A good counterfactual is *minimal* (change as little as possible), *realistic* (you can't ask someone to change their age), and *actionable* (it points to something the person could do). When all three hold it becomes *recourse* — practical advice for a different outcome next time. It can even expose bias: "with one more year of experience, accepted" is useful; "had you been five years younger, accepted" is a red flag for age discrimination and a candidate for the algorithmic bias work this rung also covers.
Counterfactuals are often the least misleading form of explanation, because they don't pretend to reveal the model's true inner logic — they only describe its behavior near one input, which is exactly what an affected person needs. But the honest caveat is the same one again: a counterfactual tells you how to flip the *model's* verdict, not how to change your real-world situation. If the model leans on a spurious feature, gaming that feature flips the answer without improving anything real.
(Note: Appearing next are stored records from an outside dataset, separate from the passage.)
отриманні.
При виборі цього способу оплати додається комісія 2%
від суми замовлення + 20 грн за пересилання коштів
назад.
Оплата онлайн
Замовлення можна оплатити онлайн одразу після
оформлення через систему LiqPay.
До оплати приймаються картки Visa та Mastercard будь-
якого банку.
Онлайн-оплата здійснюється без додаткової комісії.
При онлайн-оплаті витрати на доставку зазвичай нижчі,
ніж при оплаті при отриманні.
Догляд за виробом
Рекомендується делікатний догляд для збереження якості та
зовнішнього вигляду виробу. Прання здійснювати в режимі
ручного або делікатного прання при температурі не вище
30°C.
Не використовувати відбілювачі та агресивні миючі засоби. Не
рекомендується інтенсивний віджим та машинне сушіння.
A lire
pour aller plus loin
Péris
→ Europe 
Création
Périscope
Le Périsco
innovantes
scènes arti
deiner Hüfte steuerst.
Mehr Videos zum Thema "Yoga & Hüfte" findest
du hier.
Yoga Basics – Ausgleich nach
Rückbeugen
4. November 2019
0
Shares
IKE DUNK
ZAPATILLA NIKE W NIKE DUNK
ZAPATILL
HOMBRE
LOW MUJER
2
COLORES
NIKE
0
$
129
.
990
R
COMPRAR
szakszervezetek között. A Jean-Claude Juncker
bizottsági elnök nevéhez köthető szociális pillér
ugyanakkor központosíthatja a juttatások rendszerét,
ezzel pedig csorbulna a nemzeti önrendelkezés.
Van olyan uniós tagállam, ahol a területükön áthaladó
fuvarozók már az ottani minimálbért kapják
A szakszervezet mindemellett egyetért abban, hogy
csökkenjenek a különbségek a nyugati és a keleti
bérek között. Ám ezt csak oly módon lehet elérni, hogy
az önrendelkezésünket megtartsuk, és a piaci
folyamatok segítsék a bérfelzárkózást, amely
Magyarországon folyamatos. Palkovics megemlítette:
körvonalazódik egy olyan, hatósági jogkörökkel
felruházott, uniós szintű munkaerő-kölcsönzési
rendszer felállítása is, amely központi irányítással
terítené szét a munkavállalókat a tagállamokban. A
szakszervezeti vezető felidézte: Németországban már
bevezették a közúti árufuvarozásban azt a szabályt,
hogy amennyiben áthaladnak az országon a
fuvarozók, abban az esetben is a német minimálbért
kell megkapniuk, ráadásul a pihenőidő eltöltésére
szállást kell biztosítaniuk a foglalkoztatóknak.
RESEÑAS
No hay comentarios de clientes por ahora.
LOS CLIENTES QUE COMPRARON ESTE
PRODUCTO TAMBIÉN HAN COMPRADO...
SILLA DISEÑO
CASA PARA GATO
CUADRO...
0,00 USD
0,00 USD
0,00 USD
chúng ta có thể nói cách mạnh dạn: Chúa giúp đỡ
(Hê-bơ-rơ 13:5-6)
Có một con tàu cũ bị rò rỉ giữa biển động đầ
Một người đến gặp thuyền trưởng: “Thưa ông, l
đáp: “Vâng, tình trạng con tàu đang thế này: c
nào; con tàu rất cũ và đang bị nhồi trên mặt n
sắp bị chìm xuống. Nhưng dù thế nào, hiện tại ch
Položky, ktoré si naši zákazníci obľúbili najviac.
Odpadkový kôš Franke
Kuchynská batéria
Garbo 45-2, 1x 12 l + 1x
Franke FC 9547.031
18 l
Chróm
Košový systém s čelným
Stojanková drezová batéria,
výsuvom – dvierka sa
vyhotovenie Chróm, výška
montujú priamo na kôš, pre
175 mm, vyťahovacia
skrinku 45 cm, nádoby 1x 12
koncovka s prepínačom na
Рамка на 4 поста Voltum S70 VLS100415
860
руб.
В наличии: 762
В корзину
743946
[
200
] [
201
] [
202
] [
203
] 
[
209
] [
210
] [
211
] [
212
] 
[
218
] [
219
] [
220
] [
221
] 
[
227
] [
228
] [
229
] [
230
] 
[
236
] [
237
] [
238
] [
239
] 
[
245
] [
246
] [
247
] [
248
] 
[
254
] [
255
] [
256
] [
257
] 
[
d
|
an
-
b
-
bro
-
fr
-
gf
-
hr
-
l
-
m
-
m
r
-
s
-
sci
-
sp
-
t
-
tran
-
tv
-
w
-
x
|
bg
A counterfactual is only as trustworthy as the model behind it.
Choosing, and staying honest
There is no single best method, because "explain" means different things to different audiences. Match the tool to the question:
- What does the model rely on overall? Reach for feature importance (or SHAP aggregated across many cases) — a global view, good for auditing and debugging.
- Why this one prediction? Reach for SHAP or LIME for a local breakdown of which features pushed the answer — good for a data scientist inspecting a case.
- Where in the image did it look? Reach for a saliency map — but run the weight-randomization sanity check before you trust it.
- What should the affected person do? Reach for a counterfactual — the most actionable, human-facing answer, ideally vetted for fairness.
A red thread runs through every method: these are *post-hoc* stories, not the model's actual mechanism. They can be unstable, can disagree with each other, and can be gamed to look fair while the model misbehaves underneath. A confident SHAP chart for a biased model just explains the bias beautifully. The deeper effort to read the actual computation — mechanistic interpretability, the next guide's territory — is harder but more honest. Until then, treat every explanation as a careful hypothesis to investigate, never a verdict. A good explanation builds appropriate transparency and trust; a glib one manufactures false confidence.